▸ **INSTRUCCIÓN**
Cambie "dist" por "distance" en todas las filas y reprodúzcalas sin modificar nada más.

════

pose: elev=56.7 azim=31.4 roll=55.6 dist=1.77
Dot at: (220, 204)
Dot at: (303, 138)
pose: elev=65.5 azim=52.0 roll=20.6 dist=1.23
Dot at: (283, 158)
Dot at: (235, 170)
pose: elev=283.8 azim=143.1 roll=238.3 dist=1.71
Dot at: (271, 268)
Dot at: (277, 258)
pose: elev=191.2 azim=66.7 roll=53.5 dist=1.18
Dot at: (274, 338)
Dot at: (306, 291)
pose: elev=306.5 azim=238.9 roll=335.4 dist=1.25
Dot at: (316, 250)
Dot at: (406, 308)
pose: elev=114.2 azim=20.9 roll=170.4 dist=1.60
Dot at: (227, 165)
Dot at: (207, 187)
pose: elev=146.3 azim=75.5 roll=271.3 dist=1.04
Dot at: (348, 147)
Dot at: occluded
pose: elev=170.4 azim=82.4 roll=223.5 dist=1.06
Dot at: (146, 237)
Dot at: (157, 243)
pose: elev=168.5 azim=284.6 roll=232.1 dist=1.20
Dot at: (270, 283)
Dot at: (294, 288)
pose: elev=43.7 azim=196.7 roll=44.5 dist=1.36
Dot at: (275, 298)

════

▸ **RESULTADO FINAL**
pose: elev=56.7 azim=31.4 roll=55.6 distance=1.77
Dot at: (220, 204)
Dot at: (303, 138)
pose: elev=65.5 azim=52.0 roll=20.6 distance=1.23
Dot at: (283, 158)
Dot at: (235, 170)
pose: elev=283.8 azim=143.1 roll=238.3 distance=1.71
Dot at: (271, 268)
Dot at: (277, 258)
pose: elev=191.2 azim=66.7 roll=53.5 distance=1.18
Dot at: (274, 338)
Dot at: (306, 291)
pose: elev=306.5 azim=238.9 roll=335.4 distance=1.25
Dot at: (316, 250)
Dot at: (406, 308)
pose: elev=114.2 azim=20.9 roll=170.4 distance=1.60
Dot at: (227, 165)
Dot at: (207, 187)
pose: elev=146.3 azim=75.5 roll=271.3 distance=1.04
Dot at: (348, 147)
Dot at: occluded
pose: elev=170.4 azim=82.4 roll=223.5 distance=1.06
Dot at: (146, 237)
Dot at: (157, 243)
pose: elev=168.5 azim=284.6 roll=232.1 distance=1.20
Dot at: (270, 283)
Dot at: (294, 288)
pose: elev=43.7 azim=196.7 roll=44.5 distance=1.36
Dot at: (275, 298)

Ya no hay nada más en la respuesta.